Cillian O’Connor: Criticism leaves Mayo cold

It’s weeks later and Cillian O’Connor still can’t get his head around it.
Cillian O’Connor: Criticism leaves Mayo cold

The Ballintubber man was there the day the Mayo and Meath footballers played that now famous challenge match in Mullingar. When Aidan O’Shea accommodated a few kids with some pictures and scribbles as his teammates congregated in a huddle nearby, nobody apart from Bernard Flynn seemed to take a blind bit of notice.

Certainly not O’Connor, who was carrying a knock and didn’t tog out. By the time the post-match non-drama unfolded, he was already back in the clubhouse “eating sandwiches … sorry, I mean drinking protein shakes!”

Just another day. Or so they thought.

“After the league and before the championship starts, there’s that sense of anticipation and everyone wants the football to finally start. From this point on, football is discussed; goals and points and wides, and tactics, and the stuff that everyone is interested in,” says O’Connor.

“I think, maybe, the lack of games might lead to…”

Nonsense, basically. Silly season.

Mayo’s crime for being better than all bar one of the other counties in the All-Ireland in three of the last five championships has been a level of attention, scorn, and condescension that seems to have been funnelled at times squarely in the direction of O’Shea.

That can’t be easy.

“Anyone who is getting some stick that they might feel is unmerited or a bit over the top, it’s hard to completely be a robot and block all that out. Having said that, Aidan is experienced, he’s been around the block and playing senior inter-county football since he was in Leaving Cert.

“He’s won plenty of things, won plenty of medals,” said O’Connor. “Sure, we’ve come up short last year and in years gone by, but I don’t think he’s getting sidetracked and spending his evenings going through all that’s being said. Well, I do know, because I’m usually there.
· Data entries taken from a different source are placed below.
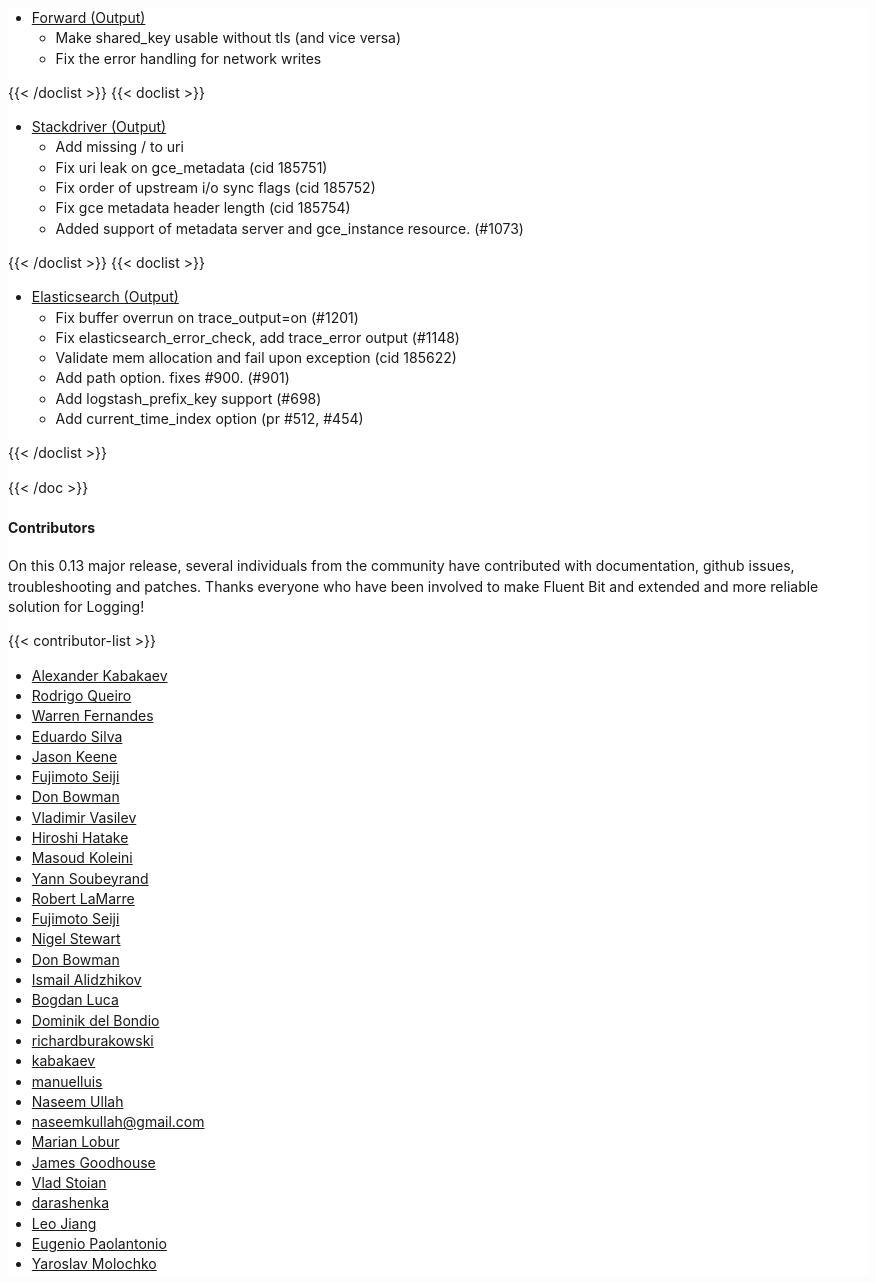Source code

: * [Forward (Output)](https://docs.fluentbit.io/manual/output/forward/)
  * Make shared_key usable without tls (and vice versa)
  * Fix the error handling for network writes
  
{{< /doclist >}}
{{< doclist >}}

* [Stackdriver (Output)](https://docs.fluentbit.io/manual/output/stackdriver/)
  * Add missing / to uri
  * Fix uri leak on gce_metadata (cid 185751)
  * Fix order of upstream i/o sync flags (cid 185752)
  * Fix gce metadata header length (cid 185754)
  * Added support of metadata server and gce_instance resource. (#1073)
  
{{< /doclist >}}
{{< doclist >}}

* [Elasticsearch (Output)](https://docs.fluentbit.io/manual/output/es/)
  * Fix buffer overrun on trace_output=on (#1201)
  * Fix elasticsearch_error_check, add trace_error output (#1148)
  * Validate mem allocation and fail upon exception (cid 185622)
  * Add path option. fixes #900\. (#901)
  * Add logstash_prefix_key support (#698)
  * Add current_time_index option (pr #512, #454)
  
{{< /doclist >}}

{{< /doc >}}


#### Contributors

On this 0.13 major release, several individuals from the community have contributed with documentation, github issues, troubleshooting and patches. Thanks everyone who have been involved to make Fluent Bit and extended and more reliable solution for Logging!

{{< contributor-list >}}

* [Alexander Kabakaev](https://github.com/kabakaev)
* [Rodrigo Queiro](https://github.com/rodrigoqueiroz)
* [Warren Fernandes](https://github.com/wfernandes)
* [Eduardo Silva](https://github.com/edsiper)
* [Jason Keene](https://github.com/jasonkeene)
* [Fujimoto Seiji](https://github.com/fujimotos)
* [Don Bowman](https://github.com/donbowman)
* [Vladimir Vasilev](https://github.com/vlvasilev)
* [Hiroshi Hatake](https://github.com/cosmo0920)
* [Masoud Koleini](https://github.com/koleini)
* [Yann Soubeyrand](https://github.com/yann-soubeyrand)
* [Robert LaMarre](https://github.com/robertlamarre)
* [Fujimoto Seiji](https://github.com/fujimotos)
* [Nigel Stewart](https://github.com/nigels-com)
* [Don Bowman](https://github.com/donbowman)
* [Ismail Alidzhikov](https://github.com/ialidzhikov)
* [Bogdan Luca](https://github.com/lbogdan)
* [Dominik del Bondio](https://github.com/ddelbondio)
* [richardburakowski](https://github.com/richardburakowski)
* [kabakaev](https://github.com/kabakaev)
* [manuelluis](https://github.com/manuelluis)
* [Naseem Ullah](https://github.com/naseemkullah) 
* [naseemkullah@gmail.com](mailto:naseemkullah@gmail.com)
* [Marian Lobur](https://github.com/loburm)
* [James Goodhouse](https://github.com/jamesgoodhouse)
* [Vlad Stoian](https://github.com/vlad-stoian)
* [darashenka](https://github.com/darashenka)
* [Leo Jiang](https://github.com/jiangfengbing)
* [Eugenio Paolantonio](https://github.com/kabakaev)
* [Yaroslav Molochko](https://github.com/onorua)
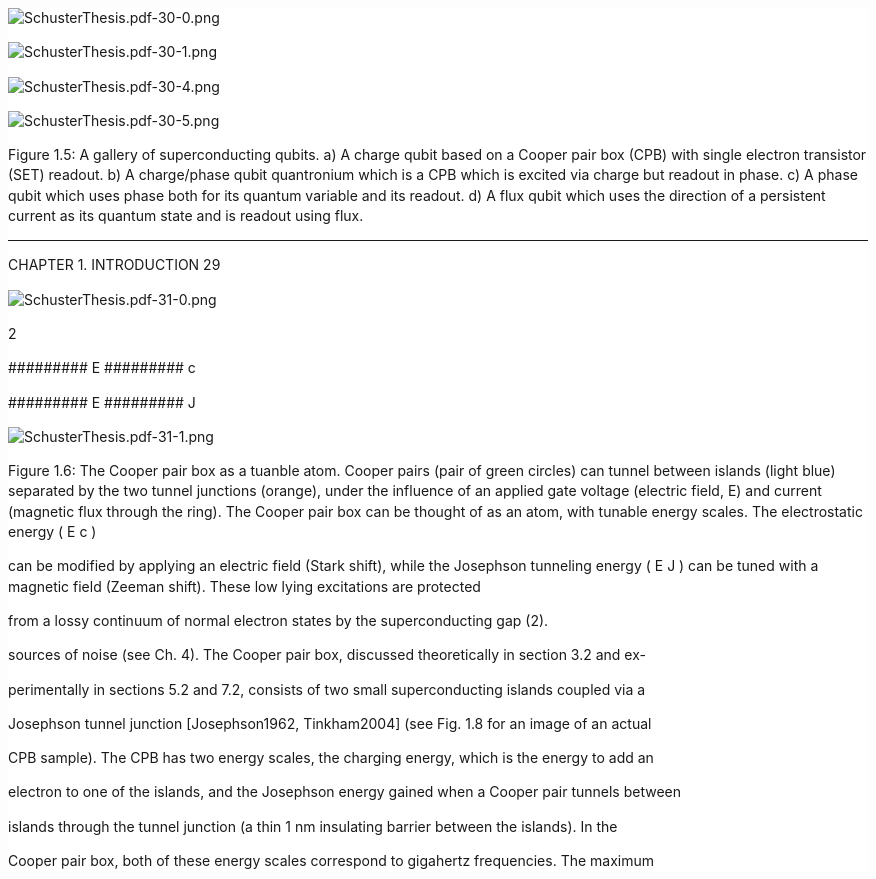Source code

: ![SchusterThesis.pdf-30-0.png](SchusterThesis.pdf-30-0.png)

![SchusterThesis.pdf-30-1.png](SchusterThesis.pdf-30-1.png)

![SchusterThesis.pdf-30-4.png](SchusterThesis.pdf-30-4.png)

![SchusterThesis.pdf-30-5.png](SchusterThesis.pdf-30-5.png)

Figure 1.5: A gallery of superconducting qubits. a) A charge qubit based on a Cooper pair box
(CPB) with single electron transistor (SET) readout. b) A charge/phase qubit quantronium which
is a CPB which is excited via charge but readout in phase. c) A phase qubit which uses phase both
for its quantum variable and its readout. d) A flux qubit which uses the direction of a persistent
current as its quantum state and is readout using flux.


-----


CHAPTER 1. INTRODUCTION 29


![SchusterThesis.pdf-31-0.png](SchusterThesis.pdf-31-0.png)


2


######### E ######### c


######### E ######### J

![SchusterThesis.pdf-31-1.png](SchusterThesis.pdf-31-1.png)

Figure 1.6: The Cooper pair box as a tuanble atom. Cooper pairs (pair of green circles) can tunnel
between islands (light blue) separated by the two tunnel junctions (orange), under the influence of
an applied gate voltage (electric field, E) and current (magnetic flux through the ring). The Cooper
pair box can be thought of as an atom, with tunable energy scales. The electrostatic energy ( E c )

can be modified by applying an electric field (Stark shift), while the Josephson tunneling energy
( E J ) can be tuned with a magnetic field (Zeeman shift). These low lying excitations are protected

from a lossy continuum of normal electron states by the superconducting gap (2).

sources of noise (see Ch. 4). The Cooper pair box, discussed theoretically in section 3.2 and ex-

perimentally in sections 5.2 and 7.2, consists of two small superconducting islands coupled via a

Josephson tunnel junction [Josephson1962, Tinkham2004] (see Fig. 1.8 for an image of an actual

CPB sample). The CPB has two energy scales, the charging energy, which is the energy to add an

electron to one of the islands, and the Josephson energy gained when a Cooper pair tunnels between

islands through the tunnel junction (a thin  1 nm insulating barrier between the islands). In the

Cooper pair box, both of these energy scales correspond to gigahertz frequencies. The maximum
“He’s been focusing on getting his fitness and his training and skills work right. This isn’t a complaint, but we choose to take up a lot of our time with football, so I don’t think he’s going to be delving into finding out what’s the latest dig being thrown at him.”

The same holds for them all. It has to.

The latest dig at their All-Ireland ambitions was thrown from left-field, with Fergus Connolly, a widely travelled sports performance consultant once on Jim Gavin’s staff, declaring in the Sunday Independent that Mayo would not claim Sam in his lifetime.

It seemed an odd statement, one backed up by criticisms of O’Shea’s media profile and a nondescript meeting between members of the Dublin and Mayo backroom teams during the half-time break in a league game five years ago.

O’Connor’s reply when asked about it was devoid of emotion. There was no anger or frustration, or even weariness, just a measured reasoning that there is nothing for them to gain in scanning the papers for “big headlines”.

“Yeah, like, I suppose when we’re in the thick of it we have to be as cold about it as we can and as — what is the word? — ruthless and analytical about it and look at the facts rather than sitting back and making a sweeping generalisation. When you’re involved in it, you can actually see the different components to games and where you did well and where you didn’t do well. They’re the things that we have to focus on, they’re the things that the other teams are focusing on. Tiny percentage gains.

“You seen it here in the league final, the Kerrys and Dublins that competed in that game. They have it down to a fine art. We’re trying to make sure that we’re focused on those things, the tiny little gains that we can make in our performance or preparation,” says O’Connor, knowing nothing will silence their critics short of an All-Ireland title.

Mayo continue rolling that boulder up the hill on June 11, when they meet Galway in the Connacht semi-final at Pearse Stadium. Kevin McLoughlin, who retired before half-time in the win over Sligo with a back injury, is doing some training and closing in on full contact sessions. Barry Moran, Alan Dillon, Aidan and Seamus O’Shea, and Diarmuid O’Connor are others currently carrying injuries.